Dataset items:
↓↓↓

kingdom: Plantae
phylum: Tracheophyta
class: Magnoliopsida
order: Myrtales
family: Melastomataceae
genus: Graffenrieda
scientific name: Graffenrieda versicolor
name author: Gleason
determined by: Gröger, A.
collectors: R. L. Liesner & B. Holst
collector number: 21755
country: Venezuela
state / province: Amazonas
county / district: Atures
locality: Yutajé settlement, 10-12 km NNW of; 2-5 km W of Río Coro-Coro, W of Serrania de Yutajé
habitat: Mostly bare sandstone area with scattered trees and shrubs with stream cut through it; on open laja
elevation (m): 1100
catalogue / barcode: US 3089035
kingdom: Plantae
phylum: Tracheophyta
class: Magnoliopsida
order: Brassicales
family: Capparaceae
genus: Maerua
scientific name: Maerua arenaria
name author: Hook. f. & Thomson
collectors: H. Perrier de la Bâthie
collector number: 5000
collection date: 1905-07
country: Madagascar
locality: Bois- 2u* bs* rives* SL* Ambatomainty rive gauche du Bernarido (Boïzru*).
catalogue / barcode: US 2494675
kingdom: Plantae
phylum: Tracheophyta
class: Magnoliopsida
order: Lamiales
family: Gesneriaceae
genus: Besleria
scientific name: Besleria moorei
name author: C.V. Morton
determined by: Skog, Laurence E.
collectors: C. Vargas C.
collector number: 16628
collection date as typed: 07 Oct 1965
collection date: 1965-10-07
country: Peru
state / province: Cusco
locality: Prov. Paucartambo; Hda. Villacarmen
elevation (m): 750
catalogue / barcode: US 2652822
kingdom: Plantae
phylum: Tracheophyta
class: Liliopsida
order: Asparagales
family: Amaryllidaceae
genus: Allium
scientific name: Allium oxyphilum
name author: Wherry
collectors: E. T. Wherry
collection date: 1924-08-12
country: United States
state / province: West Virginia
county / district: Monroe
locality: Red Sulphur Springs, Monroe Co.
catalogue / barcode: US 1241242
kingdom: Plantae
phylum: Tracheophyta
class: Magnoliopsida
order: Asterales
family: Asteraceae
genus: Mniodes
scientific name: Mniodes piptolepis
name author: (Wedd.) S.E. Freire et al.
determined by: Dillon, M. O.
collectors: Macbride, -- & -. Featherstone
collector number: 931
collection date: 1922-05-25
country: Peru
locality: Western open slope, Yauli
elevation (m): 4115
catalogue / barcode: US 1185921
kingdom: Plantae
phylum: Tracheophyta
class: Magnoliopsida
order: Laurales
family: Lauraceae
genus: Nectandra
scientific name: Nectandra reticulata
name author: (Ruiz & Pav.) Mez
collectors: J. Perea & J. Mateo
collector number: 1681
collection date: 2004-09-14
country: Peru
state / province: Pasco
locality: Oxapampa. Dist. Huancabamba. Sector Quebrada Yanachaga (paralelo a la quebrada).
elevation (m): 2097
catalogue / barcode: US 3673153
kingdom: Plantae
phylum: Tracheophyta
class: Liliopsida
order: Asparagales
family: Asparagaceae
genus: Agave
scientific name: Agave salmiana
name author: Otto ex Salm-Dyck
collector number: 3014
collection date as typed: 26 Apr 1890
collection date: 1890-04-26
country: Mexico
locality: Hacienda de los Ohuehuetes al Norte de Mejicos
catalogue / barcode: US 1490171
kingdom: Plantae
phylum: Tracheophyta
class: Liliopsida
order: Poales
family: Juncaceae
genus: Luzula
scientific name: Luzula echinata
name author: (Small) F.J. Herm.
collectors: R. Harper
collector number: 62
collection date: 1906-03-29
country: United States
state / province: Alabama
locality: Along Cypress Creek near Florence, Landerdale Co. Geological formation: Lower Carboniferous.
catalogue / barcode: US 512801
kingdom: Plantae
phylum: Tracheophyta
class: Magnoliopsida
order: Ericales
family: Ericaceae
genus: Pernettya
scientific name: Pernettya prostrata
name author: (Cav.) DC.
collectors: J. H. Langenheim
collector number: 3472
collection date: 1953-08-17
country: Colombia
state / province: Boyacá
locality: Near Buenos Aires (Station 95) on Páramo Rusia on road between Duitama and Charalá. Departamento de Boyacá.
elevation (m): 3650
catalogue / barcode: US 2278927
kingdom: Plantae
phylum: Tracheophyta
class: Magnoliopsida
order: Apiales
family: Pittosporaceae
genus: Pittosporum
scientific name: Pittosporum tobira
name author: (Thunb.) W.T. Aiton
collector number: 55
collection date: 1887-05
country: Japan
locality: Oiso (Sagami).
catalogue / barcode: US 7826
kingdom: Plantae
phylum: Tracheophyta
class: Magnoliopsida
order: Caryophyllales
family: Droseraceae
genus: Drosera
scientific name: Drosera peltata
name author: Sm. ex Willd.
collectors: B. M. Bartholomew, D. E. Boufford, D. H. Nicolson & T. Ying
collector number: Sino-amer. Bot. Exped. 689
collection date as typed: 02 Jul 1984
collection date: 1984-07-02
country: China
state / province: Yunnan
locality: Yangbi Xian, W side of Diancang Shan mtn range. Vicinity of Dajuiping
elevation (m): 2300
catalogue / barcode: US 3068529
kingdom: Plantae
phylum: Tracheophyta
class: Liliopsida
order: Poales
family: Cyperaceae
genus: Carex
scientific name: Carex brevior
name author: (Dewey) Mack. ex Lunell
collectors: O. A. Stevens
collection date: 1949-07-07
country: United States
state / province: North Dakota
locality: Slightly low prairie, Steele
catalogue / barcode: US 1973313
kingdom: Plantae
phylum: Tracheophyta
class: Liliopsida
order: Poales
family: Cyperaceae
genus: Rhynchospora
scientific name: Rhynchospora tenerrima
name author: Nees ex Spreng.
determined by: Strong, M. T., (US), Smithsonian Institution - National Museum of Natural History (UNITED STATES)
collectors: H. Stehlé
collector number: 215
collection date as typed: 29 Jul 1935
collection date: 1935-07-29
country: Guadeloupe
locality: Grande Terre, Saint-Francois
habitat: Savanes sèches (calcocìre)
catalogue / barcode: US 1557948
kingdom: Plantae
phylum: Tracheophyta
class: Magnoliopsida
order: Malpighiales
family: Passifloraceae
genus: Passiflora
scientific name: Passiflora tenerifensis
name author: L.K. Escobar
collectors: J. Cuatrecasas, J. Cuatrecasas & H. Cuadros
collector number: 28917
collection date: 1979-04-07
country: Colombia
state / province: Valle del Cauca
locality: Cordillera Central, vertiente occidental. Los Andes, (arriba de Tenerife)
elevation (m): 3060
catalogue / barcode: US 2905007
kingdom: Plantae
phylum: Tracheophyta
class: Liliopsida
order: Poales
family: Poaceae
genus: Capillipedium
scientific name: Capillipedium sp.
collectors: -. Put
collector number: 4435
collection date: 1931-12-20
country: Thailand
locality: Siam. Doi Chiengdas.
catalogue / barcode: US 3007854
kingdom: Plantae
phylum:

↑↑↑

--- To do ---
Pull every line from the material above and reproduce each one word for word, with every field name and value unchanged.

--- Result for this task ---
kingdom: Plantae
phylum: Tracheophyta
class: Magnoliopsida
order: Myrtales
family: Melastomataceae
genus: Graffenrieda
scientific name: Graffenrieda versicolor
name author: Gleason
determined by: Gröger, A.
collectors: R. L. Liesner & B. Holst
collector number: 21755
country: Venezuela
state / province: Amazonas
county / district: Atures
locality: Yutajé settlement, 10-12 km NNW of; 2-5 km W of Río Coro-Coro, W of Serrania de Yutajé
habitat: Mostly bare sandstone area with scattered trees and shrubs with stream cut through it; on open laja
elevation (m): 1100
catalogue / barcode: US 3089035
kingdom: Plantae
phylum: Tracheophyta
class: Magnoliopsida
order: Brassicales
family: Capparaceae
genus: Maerua
scientific name: Maerua arenaria
name author: Hook. f. & Thomson
collectors: H. Perrier de la Bâthie
collector number: 5000
collection date: 1905-07
country: Madagascar
locality: Bois- 2u* bs* rives* SL* Ambatomainty rive gauche du Bernarido (Boïzru*).
catalogue / barcode: US 2494675
kingdom: Plantae
phylum: Tracheophyta
class: Magnoliopsida
order: Lamiales
family: Gesneriaceae
genus: Besleria
scientific name: Besleria moorei
name author: C.V. Morton
determined by: Skog, Laurence E.
collectors: C. Vargas C.
collector number: 16628
collection date as typed: 07 Oct 1965
collection date: 1965-10-07
country: Peru
state / province: Cusco
locality: Prov. Paucartambo; Hda. Villacarmen
elevation (m): 750
catalogue / barcode: US 2652822
kingdom: Plantae
phylum: Tracheophyta
class: Liliopsida
order: Asparagales
family: Amaryllidaceae
genus: Allium
scientific name: Allium oxyphilum
name author: Wherry
collectors: E. T. Wherry
collection date: 1924-08-12
country: United States
state / province: West Virginia
county / district: Monroe
locality: Red Sulphur Springs, Monroe Co.
catalogue / barcode: US 1241242
kingdom: Plantae
phylum: Tracheophyta
class: Magnoliopsida
order: Asterales
family: Asteraceae
genus: Mniodes
scientific name: Mniodes piptolepis
name author: (Wedd.) S.E. Freire et al.
determined by: Dillon, M. O.
collectors: Macbride, -- & -. Featherstone
collector number: 931
collection date: 1922-05-25
country: Peru
locality: Western open slope, Yauli
elevation (m): 4115
catalogue / barcode: US 1185921
kingdom: Plantae
phylum: Tracheophyta
class: Magnoliopsida
order: Laurales
family: Lauraceae
genus: Nectandra
scientific name: Nectandra reticulata
name author: (Ruiz & Pav.) Mez
collectors: J. Perea & J. Mateo
collector number: 1681
collection date: 2004-09-14
country: Peru
state / province: Pasco
locality: Oxapampa. Dist. Huancabamba. Sector Quebrada Yanachaga (paralelo a la quebrada).
elevation (m): 2097
catalogue / barcode: US 3673153
kingdom: Plantae
phylum: Tracheophyta
class: Liliopsida
order: Asparagales
family: Asparagaceae
genus: Agave
scientific name: Agave salmiana
name author: Otto ex Salm-Dyck
collector number: 3014
collection date as typed: 26 Apr 1890
collection date: 1890-04-26
country: Mexico
locality: Hacienda de los Ohuehuetes al Norte de Mejicos
catalogue / barcode: US 1490171
kingdom: Plantae
phylum: Tracheophyta
class: Liliopsida
order: Poales
family: Juncaceae
genus: Luzula
scientific name: Luzula echinata
name author: (Small) F.J. Herm.
collectors: R. Harper
collector number: 62
collection date: 1906-03-29
country: United States
state / province: Alabama
locality: Along Cypress Creek near Florence, Landerdale Co. Geological formation: Lower Carboniferous.
catalogue / barcode: US 512801
kingdom: Plantae
phylum: Tracheophyta
class: Magnoliopsida
order: Ericales
family: Ericaceae
genus: Pernettya
scientific name: Pernettya prostrata
name author: (Cav.) DC.
collectors: J. H. Langenheim
collector number: 3472
collection date: 1953-08-17
country: Colombia
state / province: Boyacá
locality: Near Buenos Aires (Station 95) on Páramo Rusia on road between Duitama and Charalá. Departamento de Boyacá.
elevation (m): 3650
catalogue / barcode: US 2278927
kingdom: Plantae
phylum: Tracheophyta
class: Magnoliopsida
order: Apiales
family: Pittosporaceae
genus: Pittosporum
scientific name: Pittosporum tobira
name author: (Thunb.) W.T. Aiton
collector number: 55
collection date: 1887-05
country: Japan
locality: Oiso (Sagami).
catalogue / barcode: US 7826
kingdom: Plantae
phylum: Tracheophyta
class: Magnoliopsida
order: Caryophyllales
family: Droseraceae
genus: Drosera
scientific name: Drosera peltata
name author: Sm. ex Willd.
collectors: B. M. Bartholomew, D. E. Boufford, D. H. Nicolson & T. Ying
collector number: Sino-amer. Bot. Exped. 689
collection date as typed: 02 Jul 1984
collection date: 1984-07-02
country: China
state / province: Yunnan
locality: Yangbi Xian, W side of Diancang Shan mtn range. Vicinity of Dajuiping
elevation (m): 2300
catalogue / barcode: US 3068529
kingdom: Plantae
phylum: Tracheophyta
class: Liliopsida
order: Poales
family: Cyperaceae
genus: Carex
scientific name: Carex brevior
name author: (Dewey) Mack. ex Lunell
collectors: O. A. Stevens
collection date: 1949-07-07
country: United States
state / province: North Dakota
locality: Slightly low prairie, Steele
catalogue / barcode: US 1973313
kingdom: Plantae
phylum: Tracheophyta
class: Liliopsida
order: Poales
family: Cyperaceae
genus: Rhynchospora
scientific name: Rhynchospora tenerrima
name author: Nees ex Spreng.
determined by: Strong, M. T., (US), Smithsonian Institution - National Museum of Natural History (UNITED STATES)
collectors: H. Stehlé
collector number: 215
collection date as typed: 29 Jul 1935
collection date: 1935-07-29
country: Guadeloupe
locality: Grande Terre, Saint-Francois
habitat: Savanes sèches (calcocìre)
catalogue / barcode: US 1557948
kingdom: Plantae
phylum: Tracheophyta
class: Magnoliopsida
order: Malpighiales
family: Passifloraceae
genus: Passiflora
scientific name: Passiflora tenerifensis
name author: L.K. Escobar
collectors: J. Cuatrecasas, J. Cuatrecasas & H. Cuadros
collector number: 28917
collection date: 1979-04-07
country: Colombia
state / province: Valle del Cauca
locality: Cordillera Central, vertiente occidental. Los Andes, (arriba de Tenerife)
elevation (m): 3060
catalogue / barcode: US 2905007
kingdom: Plantae
phylum: Tracheophyta
class: Liliopsida
order: Poales
family: Poaceae
genus: Capillipedium
scientific name: Capillipedium sp.
collectors: -. Put
collector number: 4435
collection date: 1931-12-20
country: Thailand
locality: Siam. Doi Chiengdas.
catalogue / barcode: US 3007854
kingdom: Plantae
phylum:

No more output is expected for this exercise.